__DOCUMENT SEGMENT__.
Item 5.02 Departure of Directors or Certain Officers; Election of Directors; Appointment of Certain Officers; Compensatory Arrangements of Certain Officers.

Apogee Enterprises, Inc. (“Apogee”) has had in place severance agreements with its executive officers since 1999, and such agreements have been amended from time to time. In December 2007, Apogee’s Compensation Committee and Board of Directors approved a new form of change in control severance agreement for Apogee’s executive officers (the “2008 CIC Severance Agreements”). Consistent with the prior severance agreements, the 2008 CIC Severance Agreements are designed to retain the executive officers and provide for continuity of management in the event of an actual or threatened change in control of Apogee (as “change in control” is defined in the 2008 CIC Severance Agreements). The 2008 CIC Severance Agreement provides that, in the event of a change in control of Apogee, each executive officer will have specific rights and receive specified benefits if the executive officer is terminated without “cause” (as defined in the 2008 CIC Severance Agreements) or the executive officer voluntarily terminates his or her employment for “good reason” (as defined in the 2008 CIC Severance Agreements) within two years after the change in control. In these circumstances, executive officers will each receive a severance payment equal to either one or two times the executive officer’s annual salary plus the executive’s targeted annual bonus (as calculated under the terms of the 2008 CIC Severance Agreements). In addition, all options and restricted stock awards held by the executive officer that have not vested as of the change in control date will be immediately vested, and all Pool B shares held by the executive officer that have not vested as of the change in control date under the Apogee Enterprises, Inc. Partnership Plan (2005 Restatement) will be immediately vested and paid. Apogee will also pay any excise taxes the executive officer may incur as a result of the severance payments and any income and excise taxes on the excise tax payments, and Apogee will continue to provide the executive officer medical benefits and certain other benefits for a two-year period following the change in control. The 2008 CIC Severance Agreements continue through December 31 of each year and provide that they are to be automatically extended for one-year terms unless Apogee gives prior notice of termination. The 2008 CIC Severance Agreements are designed to comply with Section 409A of the Internal Revenue Code.

On January 2, 2008, Apogee executed 2008 CIC Severance Agreements with the named executive officers listed below. The multiplier used for determining each named executive officer’s severance payments is included in the far right column of the table.

__ASSIGNMENT 1__.
Answer these questions about the filing excerpt:
(a) Since what year has Apogee had severance agreements in place with its executive officers?
(b) Within how long after a change in control must the termination occur for an executive officer to receive the specified benefits?
(c) On what date did Apogee execute 2008 CIC Severance Agreements with the named executive officers?
__ASSIGNMENT 2__. Copy the filing excerpt verbatim between "Item 5.02 Departure of" and "of Certain Officers.", inclusive.

__RECORDS PROVIDED__.
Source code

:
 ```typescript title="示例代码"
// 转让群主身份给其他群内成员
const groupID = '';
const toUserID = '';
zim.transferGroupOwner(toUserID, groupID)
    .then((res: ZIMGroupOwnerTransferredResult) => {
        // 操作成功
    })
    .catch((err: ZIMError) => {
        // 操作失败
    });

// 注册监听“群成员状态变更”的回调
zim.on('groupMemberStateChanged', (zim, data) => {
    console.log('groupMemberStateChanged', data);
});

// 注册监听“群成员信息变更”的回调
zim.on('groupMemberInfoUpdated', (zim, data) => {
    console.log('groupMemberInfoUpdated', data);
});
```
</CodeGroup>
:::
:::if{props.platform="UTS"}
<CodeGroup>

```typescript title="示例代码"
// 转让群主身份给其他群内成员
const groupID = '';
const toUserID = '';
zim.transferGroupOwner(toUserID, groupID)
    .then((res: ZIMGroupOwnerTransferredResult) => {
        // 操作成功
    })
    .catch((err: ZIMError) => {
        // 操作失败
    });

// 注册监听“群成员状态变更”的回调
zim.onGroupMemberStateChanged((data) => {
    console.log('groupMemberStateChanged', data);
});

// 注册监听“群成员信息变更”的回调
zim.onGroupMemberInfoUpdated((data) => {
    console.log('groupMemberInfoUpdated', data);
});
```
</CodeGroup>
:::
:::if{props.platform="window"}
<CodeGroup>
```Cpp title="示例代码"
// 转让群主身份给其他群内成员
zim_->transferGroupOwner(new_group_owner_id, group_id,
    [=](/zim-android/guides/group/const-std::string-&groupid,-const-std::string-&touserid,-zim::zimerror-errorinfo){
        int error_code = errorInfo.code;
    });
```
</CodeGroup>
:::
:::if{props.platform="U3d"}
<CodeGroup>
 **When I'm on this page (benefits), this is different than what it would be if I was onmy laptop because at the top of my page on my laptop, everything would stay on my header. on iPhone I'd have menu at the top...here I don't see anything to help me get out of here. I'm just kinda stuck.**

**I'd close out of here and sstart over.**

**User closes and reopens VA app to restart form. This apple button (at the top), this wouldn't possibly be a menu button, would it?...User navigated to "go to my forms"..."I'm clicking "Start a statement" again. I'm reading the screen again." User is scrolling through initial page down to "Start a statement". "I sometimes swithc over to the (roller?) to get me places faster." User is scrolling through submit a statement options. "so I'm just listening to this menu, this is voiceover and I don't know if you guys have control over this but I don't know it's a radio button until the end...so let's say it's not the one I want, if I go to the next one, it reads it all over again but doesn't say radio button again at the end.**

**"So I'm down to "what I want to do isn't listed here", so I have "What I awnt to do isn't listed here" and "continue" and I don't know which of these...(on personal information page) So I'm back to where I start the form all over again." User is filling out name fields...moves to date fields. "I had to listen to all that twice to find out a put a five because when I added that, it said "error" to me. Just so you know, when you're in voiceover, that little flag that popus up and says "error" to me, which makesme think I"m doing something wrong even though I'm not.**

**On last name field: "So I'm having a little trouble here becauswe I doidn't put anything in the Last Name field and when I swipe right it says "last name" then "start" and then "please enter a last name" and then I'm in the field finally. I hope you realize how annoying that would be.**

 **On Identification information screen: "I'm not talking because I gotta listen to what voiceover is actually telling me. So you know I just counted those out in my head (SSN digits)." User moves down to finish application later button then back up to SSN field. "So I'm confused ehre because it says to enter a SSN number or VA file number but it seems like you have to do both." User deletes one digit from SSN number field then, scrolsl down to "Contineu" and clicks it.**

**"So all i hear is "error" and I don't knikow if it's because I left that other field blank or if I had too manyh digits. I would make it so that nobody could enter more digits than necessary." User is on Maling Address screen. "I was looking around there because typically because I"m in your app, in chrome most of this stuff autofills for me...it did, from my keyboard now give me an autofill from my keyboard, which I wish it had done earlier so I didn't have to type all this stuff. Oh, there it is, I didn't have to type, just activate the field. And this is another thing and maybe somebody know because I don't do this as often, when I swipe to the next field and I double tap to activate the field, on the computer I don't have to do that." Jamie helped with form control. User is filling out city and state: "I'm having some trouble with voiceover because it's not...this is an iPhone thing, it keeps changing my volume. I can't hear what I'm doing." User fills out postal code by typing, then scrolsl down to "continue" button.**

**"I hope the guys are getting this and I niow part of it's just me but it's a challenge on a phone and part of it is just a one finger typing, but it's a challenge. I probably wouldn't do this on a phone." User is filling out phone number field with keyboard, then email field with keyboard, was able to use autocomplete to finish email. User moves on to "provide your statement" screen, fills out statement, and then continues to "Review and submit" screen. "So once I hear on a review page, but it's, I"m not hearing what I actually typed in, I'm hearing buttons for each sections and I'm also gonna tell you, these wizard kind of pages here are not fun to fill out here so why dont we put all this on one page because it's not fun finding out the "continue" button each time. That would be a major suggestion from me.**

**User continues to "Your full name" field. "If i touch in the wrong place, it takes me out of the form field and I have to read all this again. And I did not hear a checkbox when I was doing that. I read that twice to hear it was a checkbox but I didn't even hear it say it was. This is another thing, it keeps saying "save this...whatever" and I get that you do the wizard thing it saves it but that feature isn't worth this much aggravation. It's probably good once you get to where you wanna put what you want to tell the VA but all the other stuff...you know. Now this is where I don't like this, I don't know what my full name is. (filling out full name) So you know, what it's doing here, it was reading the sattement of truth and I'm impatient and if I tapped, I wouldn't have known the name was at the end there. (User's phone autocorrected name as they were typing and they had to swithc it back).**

__WORKED SOLUTION 1__.
(a) 1999
(b) Two years
(c) January 2, 2008

__WORKED SOLUTION 2__.
Item 5.02 Departure of Directors or Certain Officers; Election of Directors; Appointment of Certain Officers; Compensatory Arrangements of Certain Officers.